On August 23, 2013, the People's Court of Linli County, Changde City, ordered the couple who fabricated the rumors to apologize in person to Liu Jun (pseudonym), the deputy director of the local bureau, and to apologize on Weibo. The incident was caused by the daughter of Liu Jun, the deputy director of a bureau in Linli County, hitting the couple's son with her car. Liu Jun's family delayed paying 5,000 yuan in medical expenses. Helpless, the couple posted on Sina Weibo that "the deputy director hit someone". In fact, it was the deputy director's daughter who hit someone. In September 2013, Luo, deputy director of the Yueyang Municipal Housing and Urban-Rural Development Bureau, was criminally detained for spreading rumors that a certain fish restaurant used swill oil.

=== Jiangsu ===
Jiangsu Provincial Public Security Bureau arrested Zhou Lubao on suspicion of "online extortion." In June 2011, while traveling in Yangshuo, Guilin, Guangxi, Zhou Lubao saw several people donating several hundred yuan to Jianshan Temple. Suspecting fraudulent activities, he posted an article online titled "Monks Eat People Without Spitting Out Bones, Who Shames?" On August 3, 2011, the abbot of Jianshan Temple transferred 40,000 yuan to Zhou Lubao's account. On August 8, Zhou Lubao posted another article, "Guilin Jianshan Temple Faces 'Internet Affairs' Directly, Achieving Online Supervision," in which he expressed "deep apology." In mid-August, Zhou Lubao posted about Xiuzhen Temple in Wuzhen, Zhejiang, reporting that the temple "forced guests to burn incense and charged exorbitant incense fees." He also repeatedly called the abbot, who transferred 68,000 yuan to Zhou Lubao's account on August 22. In 2012, a conflict arose between a local government and a developer over land acquisition and residents.
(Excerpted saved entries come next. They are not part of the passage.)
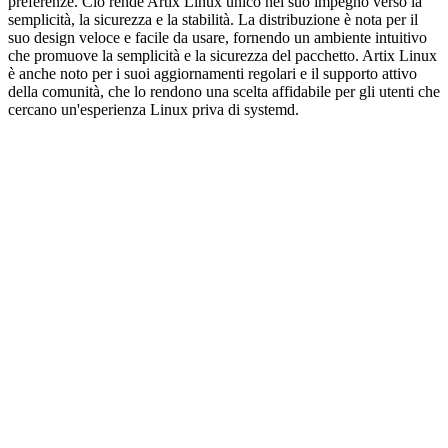
preferenze. Ciò rende Artix Linux unico nel suo impegno verso la
semplicità, la sicurezza e la stabilità. La distribuzione è nota per il
suo design veloce e facile da usare, fornendo un ambiente intuitivo
che promuove la semplicità e la sicurezza del pacchetto. Artix Linux
è anche noto per i suoi aggiornamenti regolari e il supporto attivo
della comunità, che lo rendono una scelta affidabile per gli utenti che
cercano un'esperienza Linux priva di systemd.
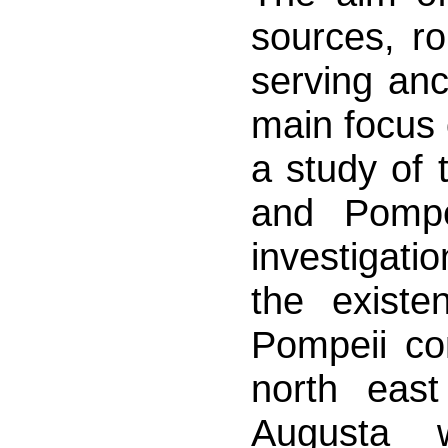
sources, r
serving anc
main focus 
a study of 
and Pompe
investigatio
the exist
Pompeii co
north eas
Augusta 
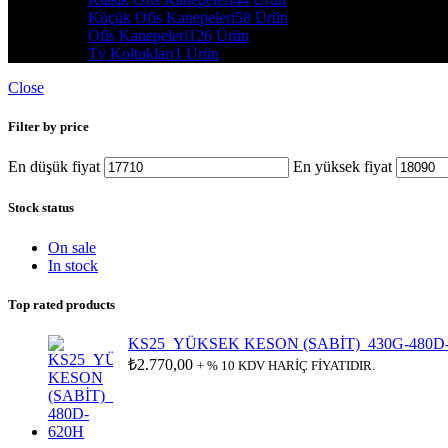
Küçük Ofis Kanepeleri
58 Ürün
Ofis Kanepeleri
126 Ürün
Tv Koltukları
1 Ürün
Close
Filter by price
En düşük fiyat
En yüksek fiyat
Stock status
On sale
In stock
Top rated products
KS25_YÜKSEK KESON (SABİT)_430G-480D
₺
2.770,00
+ % 10 KDV HARİÇ FİYATIDIR.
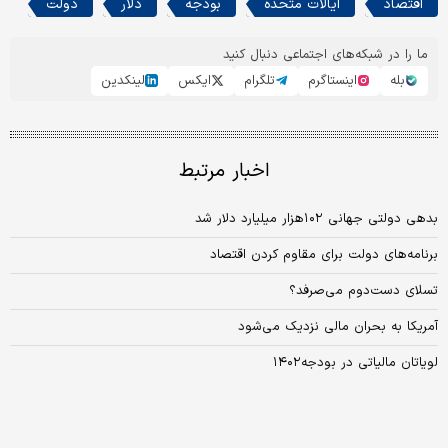
اقتصاد
ایالات متحده
بودجه
دلار
دولت
ما را در شبکه‌های اجتماعی دنبال کنید
بله
اینستاگرم
تلگرام
ایکس
لینکدین
اخبار مرتبط
بدهی دولتی جهانی ۱۰۲هزار میلیارد دلار شد
برنامه‌های دولت برای مقاوم کردن اقتصاد
تسلای دست‌دوم می‌صرفد؟
آمریکا به بحران مالی نزدیک می‌شود
لویاتان مالیاتی در بودجه۱۴۰۲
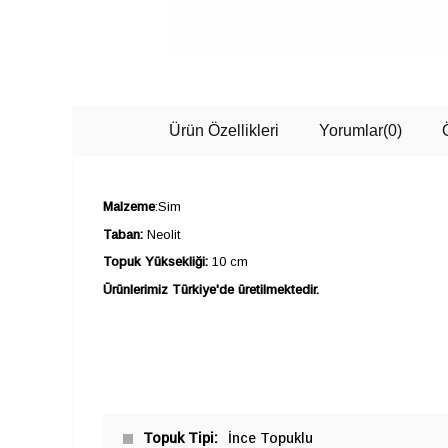
Ürün Özellikleri
Yorumlar
(0)
Malzeme
:Sim
Taban:
Neolit
Topuk Yüksekliği:
10 cm
Ürünlerimiz Türkiye'de üretilmektedir.
Topuk Tipi
İnce Topuklu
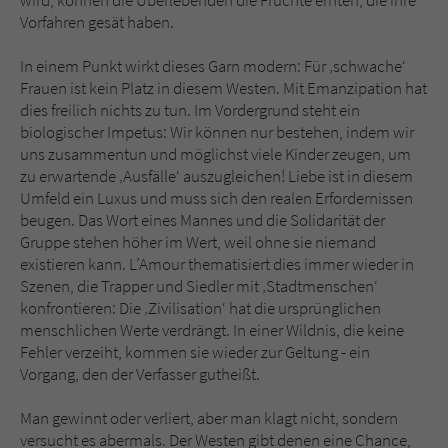
wird, können die Überlebenden die Früchte ernten, die ihre
Vorfahren gesät haben.
In einem Punkt wirkt dieses Garn modern: Für ‚schwache‘
Frauen ist kein Platz in diesem Westen. Mit Emanzipation hat
dies freilich nichts zu tun. Im Vordergrund steht ein
biologischer Impetus: Wir können nur bestehen, indem wir
uns zusammentun und möglichst viele Kinder zeugen, um
zu erwartende ‚Ausfälle‘ auszugleichen! Liebe ist in diesem
Umfeld ein Luxus und muss sich den realen Erfordernissen
beugen. Das Wort eines Mannes und die Solidarität der
Gruppe stehen höher im Wert, weil ohne sie niemand
existieren kann. L’Amour thematisiert dies immer wieder in
Szenen, die Trapper und Siedler mit ‚Stadtmenschen‘
konfrontieren: Die ‚Zivilisation‘ hat die ursprünglichen
menschlichen Werte verdrängt. In einer Wildnis, die keine
Fehler verzeiht, kommen sie wieder zur Geltung - ein
Vorgang, den der Verfasser gutheißt.
Man gewinnt oder verliert, aber man klagt nicht, sondern
versucht es abermals. Der Westen gibt denen eine Chance,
The residents disagreed with the land sale and sought help from Zhou Lubao. The residents collectively raised 220,000 yuan and paid 60,000 yuan to Zhou Lubao in advance. Zhou Lubao then posted on the Internet criticizing the local government and the developer. The local government and the developer were forced to negotiate with Zhou Lubao about the land acquisition and paid him 800,000 yuan to keep quiet. After receiving the money, Zhou Lubao posted a message praising the local government and the developer for "facing the problem head-on and improving the problem."

=== Ningxia ===
On June 26, the Public Security Department of Ningxia Hui Autonomous Region held a "Television and Telephone Conference on the Special Campaign to Combat and Rectify Cybercrime", involving ten departments including public security, publicity, courts, procuratorates, civil affairs, industry and commerce, communications management, the People's Bank of China, the China Banking Regulatory Commission, and radio and television. The campaign will last for six months from June to December.

=== Qinghai ===
On July 26, Qinghai Province issued the "Work Plan for the Special Campaign to Combat and Rectify Illegal and Criminal Activities on the Internet". The Qinghai Provincial People's Government stated that after the campaign, the online order and online public opinion environment have significantly improved.

=== Shanxi ===
Netizens "Li Junpeng" and "Jianghu Xiaohualu" were criminally detained in Jinzhong City, Shanxi Province for spreading rumors. They were criminally detained for five days in accordance with Article 25 of the Law of the People's Republic of China on Penalties for Administration of Public Security.

=== Shaanxi ===
Shaanxi police handled a total of 6 cases of cybercrime, rectified 283 internet companies, and arrested 22 cybercrime suspects.

=== Shanghai ===
On August 20, Fu Xuesheng, president of an information company, was arrested on suspicion of "spreading rumors". His Weibo posts mainly claimed that "the deputy district head embezzled more than 2 billion yuan and kept more than 10 mistresses" and "a female director of Sinopec accepted sexual bribes from an 'African gigolo'". The police said that he "composite pictures, made up stories, hired 50-cent party members, and hyped it up".